Re di Germania dopo Alberto viene eletto nel 1440 il cugino Federico III, cui è affidata anche la tutela del nipote Ladislao, nato da poco. Dalla madre, Elisabetta di Lussemburgo, Ladislao eredita le corone di Boemia e di Ungheria, e Federico ne assume la reggenza, senza riuscire a esercitarvi autorità effettiva.
Dopo la morte di Ladislao, nel 1457, la situazione si fa ancora più critica: nel 1458 in Boemia, diventa re Giorgio di Podebrady e in Ungheria è incoronato Mattia Corvino, che arriva fino a condividere la corona boema, a occupare Vienna (1485) e a candidarsi alla successione imperiale.
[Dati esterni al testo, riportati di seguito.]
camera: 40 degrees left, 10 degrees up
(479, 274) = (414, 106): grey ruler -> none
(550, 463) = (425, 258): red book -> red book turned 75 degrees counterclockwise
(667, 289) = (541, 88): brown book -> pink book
Dopo la morte di Mattia, Boemia e Ungheria sembrano ormai sfuggite agli Asburgo, poiché finiscono entrambe sotto il controllo degli Jagelloni, in via di espansione fra Lituania e Polonia.
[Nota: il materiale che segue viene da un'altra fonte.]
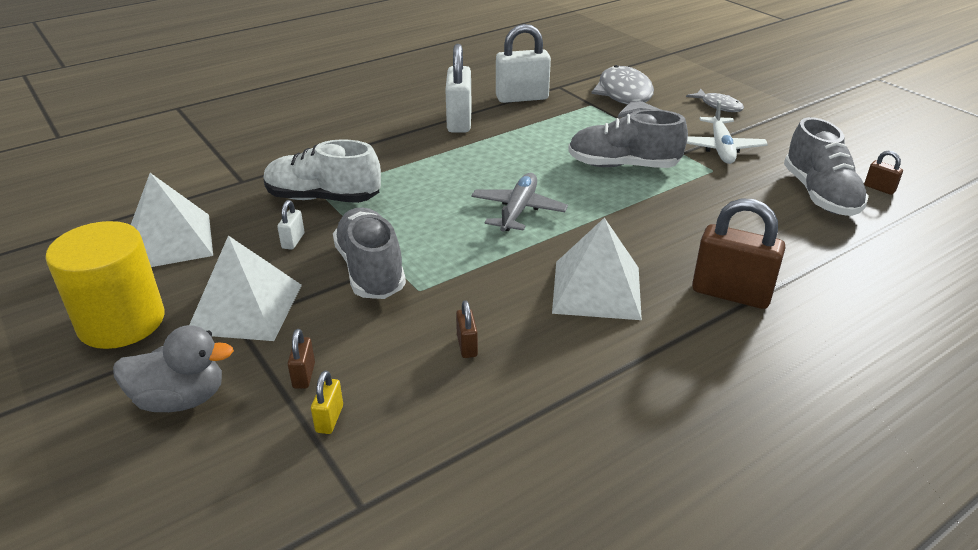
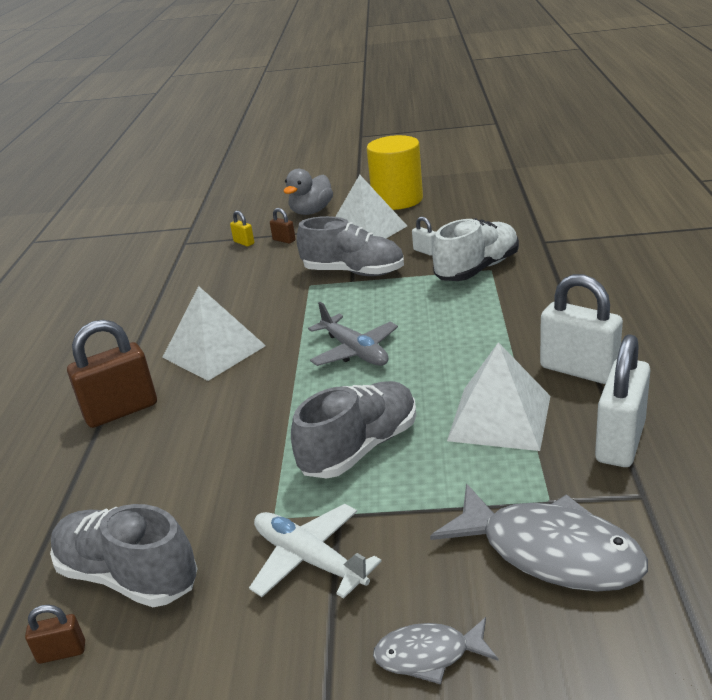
camera: 130 degrees right, 5 degrees down
(170, 241) = (474, 214): white pyramid -> white pyramid (499, 418)
(467, 346) = (236, 288): brown padlock -> none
Ma nel frattempo la tenace costruzione asburgica non si è arrestata: nel 1448, Federico III definisce in forma concordataria i rapporti con la Chiesa di Roma e nel 1452 è incoronato imperatore; nello stesso anno consolida le proprie posizioni, anche economiche, grazie al matrimonio con Eleonora del Portogallo; sopravvive al fratello, che gli contendeva l’eredità austriaca, ereditandone i domini; infine combina un matrimonio che porta alla casa d’Austria anche i Paesi Bassi: quello del figlio Massimiliano con Maria, figlia di Carlo I di Borgogna, in cerca di appoggio nella guerra contro il re di Francia.
Massimiliano I d’Asburgo
Massimiliano, eletto e incoronato re dei Romani già dal 1486, diventa imperatore dal 1508, con una procedura che esclude definitivamente la tradizionale consacrazione pontificia.
Massimiliano raccoglie e rilancia la politica dinastica dei suoi predecessori, giungendo a dominare su un’estensione territoriale senza precedenti: dal 1482, morta Maria di Borgogna, governa i Paesi Bassi per conto del figlio Filippo; nel 1490 eredita i domini del ramo tirolese della dinastia; quindi riprende l’Austria inferiore agli Ungheresi e più tardi si accorda con gli Jagelloni assicurandosi la successione ai troni di Boemia e Ungheria (trattato di Presburgo, 1515); nel 1493, alla morte del padre, diventa re di Germania ed entra in possesso degli altri domini familiari; nello stesso anno volge le proprie mire in direzione dell’Italia settentrionale, sposando in seconde nozze la figlia del duca di Milano, Bianca Maria Sforza; quindi si imparenta con la monarchia iberica e con i Savoia mediante i matrimoni della figlia Margherita. Il capolavoro dinastico di Massimiliano è però rappresentato dall’unione fra il figlio Filippo e la regina di Castiglia e León, Giovanna: sarà questa, la combinazione che porterà il nipote, Carlo V, a capo della più formidabile concentrazione territoriale della prima età moderna.
Ai successi dinastici non corrisponde però un reale incremento della presa effettiva di Massimiliano sui territori imperiali. La sua intensa attività bellica, la necessità di difendere l’impero su più fronti (compreso quello sud-orientale, esposto alla combattività ottomana) lo rendono particolarmente dipendente dall’appoggio dei principi, ottenuto in cambio di contropartite che cristallizzano l’antico dualismo fra imperatore e stati territoriali, e vanificano i tentativi fatti da Massimiliano (e poi da Carlo V) per riformare l’organizzazione dell’impero, malgrado l’introduzione di qualche efficace strumento di governo e l’avvio di un’efficiente rete burocratica.
I fallimenti imperiali mostrano come i principati territoriali siano ormai troppo radicati, ma confermano anche che l’attitudine delle famiglie imperiali a occuparsi prevalentemente dell’ampliamento dei propri domini dinastici si è spinta troppo oltre, perché l’impero possa avviare un processo di centralizzazione.Le procedure del rafforzamento statale, d’altro canto, sono da tempo in corso all’interno dei principati territoriali, dove si servono di strumenti non dissimili da quelli contemporaneamente impiegati dalle maggiori monarchie europee: la disciplina dei corpi politici interni, il controllo delle cariche ecclesiastiche, il rafforzamento dell’organizzazione militare e delle strutture amministrative e finanziarie.